Exercise tasks =
• 1. In the article about the blackout in Spain and Portugal, reproduce word for word the passage between "Spain has had" and "France and Morocco.", inclusive.
• 2. Carry on the article about the blackout in Spain and Portugal, starting after its last sentence.

Dozens of people take shelter at Atocha train station, Madrid, where they will spend the night after the electricity blackout. Photo / Getty Images
Dozens of people take shelter at Atocha train station, Madrid, where they will spend the night after the electricity blackout. Photo / Getty Images
A reliance on net-zero energy left Spain and Portugal vulnerable to mass blackouts, experts say.
Tens of millions were without power, affecting flights, trains, and essential services.
Emergency measures were activated to restore electricity, with investigations under way into the cause.
A reliance on net-zero energy left Spain and Portugal vulnerable to the mass blackouts engulfing the region, experts say.
In what is believed to be Europe’s largest power cut, tens of millions of people were left without electricity, while flights were grounded, trains halted, and whole cities were left without power, internet access or other vital services late yesterday.
The cause of the initial fault in the region’s electricity grid is being investigated, and the EU has insisted there were no indications it was a cyberattack.
However, energy experts have blamed a heavy reliance on solar and wind farms in Spain for leaving the region’s power grid vulnerable to such a crisis.
Spain is increasingly relying on solar and wind energy. Photo / Red Electrica
A state of emergency was declared in Spain, while in Portugal, water company Epal said supplies could also be disrupted.
Queues formed at shops, with people looking to purchase emergency supplies such as gaslights, generators and batteries.
Energy operators are fighting to restore power in Spain, Portugal and parts of France, and residents are being urged to avoid travel and use mobile phones sparingly. More than half of Spain’s power has been restored, the country’s REE electricity operator said today.
Tens of thousands of British travellers could be affected by airport disruption in the region.
Spain has had a massive increase in renewable and low-carbon electricity generation in recent years. Two decades ago, more than 80% of its power came from burning fossil fuels such as coal and gas, as well as nuclear. Solar and wind provided less than 5%.
By 2023, renewable energy provided 50.3% of power. Yesterday, the proportion of renewables was far higher. Just before the crash, solar was providing about 53% of Spain’s electricity, with another 11% from wind, according to power distributor Red Eléctrica data. Gas was providing only about 6%.
Spain was forced to activate emergency measures to restore electricity across parts of the country’s north and south, including switching hydroelectric plants back on and importing power through giant cables with France and Morocco.
Traditional energy systems have mechanisms that allow them to keep running even if there is a shock, such as a surge or loss of power.
However, solar and wind do not have the same ability.
How it all works
Electricity grids need what is known as inertia to help balance the network and maintain electricity supplies at a stable frequency. Inertia is created by generators with spinning parts – such as turbines running on gas, coal or hydropower – which wind and solar do not have.

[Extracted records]
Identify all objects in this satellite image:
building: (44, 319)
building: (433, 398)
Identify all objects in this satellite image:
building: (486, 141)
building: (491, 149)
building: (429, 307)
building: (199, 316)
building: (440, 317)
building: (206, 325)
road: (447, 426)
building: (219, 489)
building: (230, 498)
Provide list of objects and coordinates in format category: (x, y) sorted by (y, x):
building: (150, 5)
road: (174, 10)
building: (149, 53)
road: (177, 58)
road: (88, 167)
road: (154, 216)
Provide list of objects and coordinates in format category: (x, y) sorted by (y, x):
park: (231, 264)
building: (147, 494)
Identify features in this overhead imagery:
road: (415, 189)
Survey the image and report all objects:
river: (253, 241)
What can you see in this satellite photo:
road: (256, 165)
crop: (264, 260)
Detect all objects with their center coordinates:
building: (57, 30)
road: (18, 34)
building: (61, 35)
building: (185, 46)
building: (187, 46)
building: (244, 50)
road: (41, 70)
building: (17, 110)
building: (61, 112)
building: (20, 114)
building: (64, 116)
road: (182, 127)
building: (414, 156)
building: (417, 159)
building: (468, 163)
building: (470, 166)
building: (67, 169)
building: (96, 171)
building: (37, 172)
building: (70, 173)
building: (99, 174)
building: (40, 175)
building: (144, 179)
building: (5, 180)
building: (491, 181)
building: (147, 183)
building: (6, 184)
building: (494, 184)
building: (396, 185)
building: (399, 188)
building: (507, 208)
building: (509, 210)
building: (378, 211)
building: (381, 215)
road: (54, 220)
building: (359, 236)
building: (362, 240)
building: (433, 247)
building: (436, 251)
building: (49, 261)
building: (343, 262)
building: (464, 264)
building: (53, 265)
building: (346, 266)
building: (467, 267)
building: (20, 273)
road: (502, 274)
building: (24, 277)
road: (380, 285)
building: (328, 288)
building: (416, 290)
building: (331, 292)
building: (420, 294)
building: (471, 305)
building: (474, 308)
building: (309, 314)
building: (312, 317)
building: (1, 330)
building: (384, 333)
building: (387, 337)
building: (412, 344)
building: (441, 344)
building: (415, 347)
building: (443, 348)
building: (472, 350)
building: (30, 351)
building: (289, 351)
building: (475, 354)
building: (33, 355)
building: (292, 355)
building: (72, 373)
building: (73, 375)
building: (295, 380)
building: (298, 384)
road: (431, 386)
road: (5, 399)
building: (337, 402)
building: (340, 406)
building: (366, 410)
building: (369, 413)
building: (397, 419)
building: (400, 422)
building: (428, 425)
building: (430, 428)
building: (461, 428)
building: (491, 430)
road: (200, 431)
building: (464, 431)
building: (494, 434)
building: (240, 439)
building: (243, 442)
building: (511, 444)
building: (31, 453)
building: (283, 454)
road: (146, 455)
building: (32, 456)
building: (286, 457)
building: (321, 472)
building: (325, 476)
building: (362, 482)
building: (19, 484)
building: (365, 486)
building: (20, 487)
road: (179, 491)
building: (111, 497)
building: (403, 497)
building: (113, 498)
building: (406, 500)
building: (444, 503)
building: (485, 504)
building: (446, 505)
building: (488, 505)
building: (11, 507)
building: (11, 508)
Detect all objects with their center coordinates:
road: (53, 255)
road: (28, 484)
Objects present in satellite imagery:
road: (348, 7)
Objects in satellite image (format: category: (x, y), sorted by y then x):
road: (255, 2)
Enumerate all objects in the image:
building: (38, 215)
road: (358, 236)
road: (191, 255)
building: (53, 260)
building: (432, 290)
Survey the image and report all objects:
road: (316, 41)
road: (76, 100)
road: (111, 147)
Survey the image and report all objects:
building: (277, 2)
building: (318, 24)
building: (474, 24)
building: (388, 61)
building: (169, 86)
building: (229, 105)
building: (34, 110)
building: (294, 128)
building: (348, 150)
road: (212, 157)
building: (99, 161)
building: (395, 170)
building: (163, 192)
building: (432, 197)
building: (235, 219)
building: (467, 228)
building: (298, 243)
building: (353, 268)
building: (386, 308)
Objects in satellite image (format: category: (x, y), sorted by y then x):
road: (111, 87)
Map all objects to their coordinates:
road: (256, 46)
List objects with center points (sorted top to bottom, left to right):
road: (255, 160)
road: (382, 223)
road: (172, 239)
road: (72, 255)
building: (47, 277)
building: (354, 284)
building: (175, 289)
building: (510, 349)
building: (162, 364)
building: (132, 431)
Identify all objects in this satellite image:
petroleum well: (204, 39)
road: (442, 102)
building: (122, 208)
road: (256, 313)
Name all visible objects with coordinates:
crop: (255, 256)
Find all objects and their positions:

Results by task =
• 1.
Spain has had a massive increase in renewable and low-carbon electricity generation in recent years. Two decades ago, more than 80% of its power came from burning fossil fuels such as coal and gas, as well as nuclear. Solar and wind provided less than 5%.
By 2023, renewable energy provided 50.3% of power. Yesterday, the proportion of renewables was far higher. Just before the crash, solar was providing about 53% of Spain’s electricity, with another 11% from wind, according to power distributor Red Eléctrica data. Gas was providing only about 6%.
Spain was forced to activate emergency measures to restore electricity across parts of the country’s north and south, including switching hydroelectric plants back on and importing power through giant cables with France and Morocco.

• 2.
Britain’s National Energy Systems Operator (Neso) compared it to “the shock absorbers in your car’s suspension, which dampen the effect of a sudden bump in the road and keep your car stable and moving forward”.
Kathryn Porter, an independent energy analyst, said: “In a low-inertia environment, the frequency can change much faster. If you have had a significant grid fault in one area, or a cyber attack, or whatever it may be, the grid operators therefore have less time to react.
“That can lead to cascading failures if you cannot get it under control quickly.”
Duncan Burt, a former British grid operator and strategy chief at Reactive Technologies, said: “If you have got a very high solar day, then your grid is less stable, unless you’ve taken actions to mitigate that. So you would expect things to be less stable than normal.”
Reform Party deputy leader and energy spokesman Richard Tice said the events in Spain should be a warning to Britain and showed the risks of net-zero.
“We need to know the exact causes, but this should be seen as a wake-up call to the eco-zealots.
“Power grids need to operate within tight parameters to remain stable. Wind and solar outputs, by contrast, vary hugely over long and short periods, so they add risk to the system. The UK’s grid operators and our Government should take heed.”
There have long been warnings about this kind of vulnerability in net-zero systems.
The European Court of Auditors, an arm’s-length body that oversees EU spending, warned earlier this month the growth of renewables was making it harder to balance the grids of different countries.
It said in a report: “Renewable energy sources have higher intermittency and variability because their output depends on weather conditions, unlike traditional power plants that can adjust output to meet demand”.
“This, in turn, makes balancing the system more challenging.
“Consequently, grid reinforcement, the installation of specific equipment, and more modern, smart and innovative technologies may be required to accommodate these energy sources.”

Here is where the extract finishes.